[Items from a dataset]
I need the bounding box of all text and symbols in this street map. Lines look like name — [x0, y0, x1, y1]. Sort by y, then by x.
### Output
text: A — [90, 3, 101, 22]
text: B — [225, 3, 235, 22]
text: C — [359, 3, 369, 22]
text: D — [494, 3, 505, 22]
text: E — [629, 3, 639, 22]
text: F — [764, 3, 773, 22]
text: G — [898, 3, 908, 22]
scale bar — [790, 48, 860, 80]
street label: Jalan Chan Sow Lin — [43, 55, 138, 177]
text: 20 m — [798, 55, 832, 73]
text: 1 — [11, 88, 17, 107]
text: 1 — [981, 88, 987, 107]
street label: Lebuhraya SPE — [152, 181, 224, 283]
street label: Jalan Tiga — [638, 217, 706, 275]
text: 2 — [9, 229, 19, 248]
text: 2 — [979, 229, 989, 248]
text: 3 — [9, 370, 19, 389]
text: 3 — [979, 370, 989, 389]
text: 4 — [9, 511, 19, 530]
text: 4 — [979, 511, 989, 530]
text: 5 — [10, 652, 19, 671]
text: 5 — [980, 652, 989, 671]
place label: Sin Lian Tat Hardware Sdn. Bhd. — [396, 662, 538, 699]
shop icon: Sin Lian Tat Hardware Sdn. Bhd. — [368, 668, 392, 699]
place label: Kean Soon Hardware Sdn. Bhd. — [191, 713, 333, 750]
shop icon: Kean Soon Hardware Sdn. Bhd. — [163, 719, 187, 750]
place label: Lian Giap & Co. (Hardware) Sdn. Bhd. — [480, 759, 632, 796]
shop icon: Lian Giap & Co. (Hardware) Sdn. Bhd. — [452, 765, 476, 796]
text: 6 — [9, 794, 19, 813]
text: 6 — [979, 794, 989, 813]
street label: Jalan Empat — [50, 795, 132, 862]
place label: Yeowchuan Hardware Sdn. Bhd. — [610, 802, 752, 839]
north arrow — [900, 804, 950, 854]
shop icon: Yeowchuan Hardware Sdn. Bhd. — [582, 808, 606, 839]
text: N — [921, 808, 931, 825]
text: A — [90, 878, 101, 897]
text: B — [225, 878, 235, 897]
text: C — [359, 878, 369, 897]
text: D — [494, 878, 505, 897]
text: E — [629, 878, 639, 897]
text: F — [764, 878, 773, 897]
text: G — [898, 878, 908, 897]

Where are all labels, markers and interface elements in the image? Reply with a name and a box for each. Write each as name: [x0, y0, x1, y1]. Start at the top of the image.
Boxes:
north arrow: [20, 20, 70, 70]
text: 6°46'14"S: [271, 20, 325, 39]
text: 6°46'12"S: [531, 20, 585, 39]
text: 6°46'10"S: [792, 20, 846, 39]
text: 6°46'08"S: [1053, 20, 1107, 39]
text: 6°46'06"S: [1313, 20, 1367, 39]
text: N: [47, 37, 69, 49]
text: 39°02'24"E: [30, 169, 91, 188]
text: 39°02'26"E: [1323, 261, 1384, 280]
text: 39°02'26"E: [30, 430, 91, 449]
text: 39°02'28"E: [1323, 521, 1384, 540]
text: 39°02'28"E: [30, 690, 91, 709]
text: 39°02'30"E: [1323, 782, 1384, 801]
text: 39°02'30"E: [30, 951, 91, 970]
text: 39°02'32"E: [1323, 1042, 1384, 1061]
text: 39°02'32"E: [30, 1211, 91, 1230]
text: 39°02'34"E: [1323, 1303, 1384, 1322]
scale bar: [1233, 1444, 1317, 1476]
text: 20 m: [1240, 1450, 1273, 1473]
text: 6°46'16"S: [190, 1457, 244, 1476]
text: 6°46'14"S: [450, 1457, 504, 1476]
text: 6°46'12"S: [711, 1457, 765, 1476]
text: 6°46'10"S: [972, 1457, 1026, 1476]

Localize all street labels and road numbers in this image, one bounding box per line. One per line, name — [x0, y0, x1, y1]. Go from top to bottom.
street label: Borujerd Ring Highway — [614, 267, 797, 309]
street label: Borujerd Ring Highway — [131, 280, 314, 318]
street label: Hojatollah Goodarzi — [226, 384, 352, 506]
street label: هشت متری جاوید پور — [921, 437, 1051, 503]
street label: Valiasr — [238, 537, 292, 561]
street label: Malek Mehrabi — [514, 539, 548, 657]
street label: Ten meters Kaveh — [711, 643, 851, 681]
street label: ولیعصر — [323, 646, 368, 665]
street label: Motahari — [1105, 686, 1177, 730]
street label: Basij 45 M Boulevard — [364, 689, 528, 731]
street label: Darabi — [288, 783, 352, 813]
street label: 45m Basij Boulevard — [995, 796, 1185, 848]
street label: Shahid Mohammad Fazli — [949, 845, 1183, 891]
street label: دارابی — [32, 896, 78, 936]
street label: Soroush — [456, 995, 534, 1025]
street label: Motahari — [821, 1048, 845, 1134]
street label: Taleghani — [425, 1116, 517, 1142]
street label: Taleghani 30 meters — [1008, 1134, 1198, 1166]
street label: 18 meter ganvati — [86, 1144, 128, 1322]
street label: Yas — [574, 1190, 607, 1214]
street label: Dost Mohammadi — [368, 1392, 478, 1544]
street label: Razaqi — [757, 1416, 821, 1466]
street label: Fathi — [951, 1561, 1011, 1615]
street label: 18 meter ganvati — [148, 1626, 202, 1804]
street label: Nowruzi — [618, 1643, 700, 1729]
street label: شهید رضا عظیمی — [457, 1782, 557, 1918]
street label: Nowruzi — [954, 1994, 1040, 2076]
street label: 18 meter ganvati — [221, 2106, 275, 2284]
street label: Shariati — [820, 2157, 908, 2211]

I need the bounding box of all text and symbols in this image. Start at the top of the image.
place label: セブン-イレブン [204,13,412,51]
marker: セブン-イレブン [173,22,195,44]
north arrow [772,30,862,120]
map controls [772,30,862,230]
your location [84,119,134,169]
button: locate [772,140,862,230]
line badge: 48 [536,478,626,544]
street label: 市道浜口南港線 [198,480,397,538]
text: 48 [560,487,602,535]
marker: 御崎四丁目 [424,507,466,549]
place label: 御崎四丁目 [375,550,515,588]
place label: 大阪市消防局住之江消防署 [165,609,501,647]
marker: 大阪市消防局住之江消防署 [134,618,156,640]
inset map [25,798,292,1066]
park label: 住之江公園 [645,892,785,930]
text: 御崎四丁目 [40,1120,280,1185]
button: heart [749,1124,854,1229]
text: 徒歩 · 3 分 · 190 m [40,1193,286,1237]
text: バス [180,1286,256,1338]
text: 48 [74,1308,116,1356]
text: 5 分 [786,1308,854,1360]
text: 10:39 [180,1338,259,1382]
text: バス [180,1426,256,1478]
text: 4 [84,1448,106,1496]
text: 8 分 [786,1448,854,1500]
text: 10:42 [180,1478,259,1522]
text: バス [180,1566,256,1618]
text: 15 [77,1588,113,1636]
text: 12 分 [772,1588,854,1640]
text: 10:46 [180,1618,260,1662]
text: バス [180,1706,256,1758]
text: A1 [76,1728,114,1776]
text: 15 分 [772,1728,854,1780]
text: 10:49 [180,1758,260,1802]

WORK INSTRUCTIONS: Make sure every record is repeated exactly.

RESPONSE:
I need the bounding box of all text and symbols in this street map. Lines look like name — [x0, y0, x1, y1]. Sort by y, then by x.
### Output
text: A — [90, 3, 101, 22]
text: B — [225, 3, 235, 22]
text: C — [359, 3, 369, 22]
text: D — [494, 3, 505, 22]
text: E — [629, 3, 639, 22]
text: F — [764, 3, 773, 22]
text: G — [898, 3, 908, 22]
scale bar — [790, 48, 860, 80]
street label: Jalan Chan Sow Lin — [43, 55, 138, 177]
text: 20 m — [798, 55, 832, 73]
text: 1 — [11, 88, 17, 107]
text: 1 — [981, 88, 987, 107]
street label: Lebuhraya SPE — [152, 181, 224, 283]
street label: Jalan Tiga — [638, 217, 706, 275]
text: 2 — [9, 229, 19, 248]
text: 2 — [979, 229, 989, 248]
text: 3 — [9, 370, 19, 389]
text: 3 — [979, 370, 989, 389]
text: 4 — [9, 511, 19, 530]
text: 4 — [979, 511, 989, 530]
text: 5 — [10, 652, 19, 671]
text: 5 — [980, 652, 989, 671]
place label: Sin Lian Tat Hardware Sdn. Bhd. — [396, 662, 538, 699]
shop icon: Sin Lian Tat Hardware Sdn. Bhd. — [368, 668, 392, 699]
place label: Kean Soon Hardware Sdn. Bhd. — [191, 713, 333, 750]
shop icon: Kean Soon Hardware Sdn. Bhd. — [163, 719, 187, 750]
place label: Lian Giap & Co. (Hardware) Sdn. Bhd. — [480, 759, 632, 796]
shop icon: Lian Giap & Co. (Hardware) Sdn. Bhd. — [452, 765, 476, 796]
text: 6 — [9, 794, 19, 813]
text: 6 — [979, 794, 989, 813]
street label: Jalan Empat — [50, 795, 132, 862]
place label: Yeowchuan Hardware Sdn. Bhd. — [610, 802, 752, 839]
north arrow — [900, 804, 950, 854]
shop icon: Yeowchuan Hardware Sdn. Bhd. — [582, 808, 606, 839]
text: N — [921, 808, 931, 825]
text: A — [90, 878, 101, 897]
text: B — [225, 878, 235, 897]
text: C — [359, 878, 369, 897]
text: D — [494, 878, 505, 897]
text: E — [629, 878, 639, 897]
text: F — [764, 878, 773, 897]
text: G — [898, 878, 908, 897]

Where are all labels, markers and interface elements in the image? Reply with a name and a box for each. Write each as name: [x0, y0, x1, y1]. Start at the top of the image.
Boxes:
north arrow: [20, 20, 70, 70]
text: 6°46'14"S: [271, 20, 325, 39]
text: 6°46'12"S: [531, 20, 585, 39]
text: 6°46'10"S: [792, 20, 846, 39]
text: 6°46'08"S: [1053, 20, 1107, 39]
text: 6°46'06"S: [1313, 20, 1367, 39]
text: N: [47, 37, 69, 49]
text: 39°02'24"E: [30, 169, 91, 188]
text: 39°02'26"E: [1323, 261, 1384, 280]
text: 39°02'26"E: [30, 430, 91, 449]
text: 39°02'28"E: [1323, 521, 1384, 540]
text: 39°02'28"E: [30, 690, 91, 709]
text: 39°02'30"E: [1323, 782, 1384, 801]
text: 39°02'30"E: [30, 951, 91, 970]
text: 39°02'32"E: [1323, 1042, 1384, 1061]
text: 39°02'32"E: [30, 1211, 91, 1230]
text: 39°02'34"E: [1323, 1303, 1384, 1322]
scale bar: [1233, 1444, 1317, 1476]
text: 20 m: [1240, 1450, 1273, 1473]
text: 6°46'16"S: [190, 1457, 244, 1476]
text: 6°46'14"S: [450, 1457, 504, 1476]
text: 6°46'12"S: [711, 1457, 765, 1476]
text: 6°46'10"S: [972, 1457, 1026, 1476]

Localize all street labels and road numbers in this image, one bounding box per line. One per line, name — [x0, y0, x1, y1]. Go from top to bottom.
street label: Borujerd Ring Highway — [614, 267, 797, 309]
street label: Borujerd Ring Highway — [131, 280, 314, 318]
street label: Hojatollah Goodarzi — [226, 384, 352, 506]
street label: هشت متری جاوید پور — [921, 437, 1051, 503]
street label: Valiasr — [238, 537, 292, 561]
street label: Malek Mehrabi — [514, 539, 548, 657]
street label: Ten meters Kaveh — [711, 643, 851, 681]
street label: ولیعصر — [323, 646, 368, 665]
street label: Motahari — [1105, 686, 1177, 730]
street label: Basij 45 M Boulevard — [364, 689, 528, 731]
street label: Darabi — [288, 783, 352, 813]
street label: 45m Basij Boulevard — [995, 796, 1185, 848]
street label: Shahid Mohammad Fazli — [949, 845, 1183, 891]
street label: دارابی — [32, 896, 78, 936]
street label: Soroush — [456, 995, 534, 1025]
street label: Motahari — [821, 1048, 845, 1134]
street label: Taleghani — [425, 1116, 517, 1142]
street label: Taleghani 30 meters — [1008, 1134, 1198, 1166]
street label: 18 meter ganvati — [86, 1144, 128, 1322]
street label: Yas — [574, 1190, 607, 1214]
street label: Dost Mohammadi — [368, 1392, 478, 1544]
street label: Razaqi — [757, 1416, 821, 1466]
street label: Fathi — [951, 1561, 1011, 1615]
street label: 18 meter ganvati — [148, 1626, 202, 1804]
street label: Nowruzi — [618, 1643, 700, 1729]
street label: شهید رضا عظیمی — [457, 1782, 557, 1918]
street label: Nowruzi — [954, 1994, 1040, 2076]
street label: 18 meter ganvati — [221, 2106, 275, 2284]
street label: Shariati — [820, 2157, 908, 2211]

I need the bounding box of all text and symbols in this image. Start at the top of the image.
place label: セブン-イレブン [204,13,412,51]
marker: セブン-イレブン [173,22,195,44]
north arrow [772,30,862,120]
map controls [772,30,862,230]
your location [84,119,134,169]
button: locate [772,140,862,230]
line badge: 48 [536,478,626,544]
street label: 市道浜口南港線 [198,480,397,538]
text: 48 [560,487,602,535]
marker: 御崎四丁目 [424,507,466,549]
place label: 御崎四丁目 [375,550,515,588]
place label: 大阪市消防局住之江消防署 [165,609,501,647]
marker: 大阪市消防局住之江消防署 [134,618,156,640]
inset map [25,798,292,1066]
park label: 住之江公園 [645,892,785,930]
text: 御崎四丁目 [40,1120,280,1185]
button: heart [749,1124,854,1229]
text: 徒歩 · 3 分 · 190 m [40,1193,286,1237]
text: バス [180,1286,256,1338]
text: 48 [74,1308,116,1356]
text: 5 分 [786,1308,854,1360]
text: 10:39 [180,1338,259,1382]
text: バス [180,1426,256,1478]
text: 4 [84,1448,106,1496]
text: 8 分 [786,1448,854,1500]
text: 10:42 [180,1478,259,1522]
text: バス [180,1566,256,1618]
text: 15 [77,1588,113,1636]
text: 12 分 [772,1588,854,1640]
text: 10:46 [180,1618,260,1662]
text: バス [180,1706,256,1758]
text: A1 [76,1728,114,1776]
text: 15 分 [772,1728,854,1780]
text: 10:49 [180,1758,260,1802]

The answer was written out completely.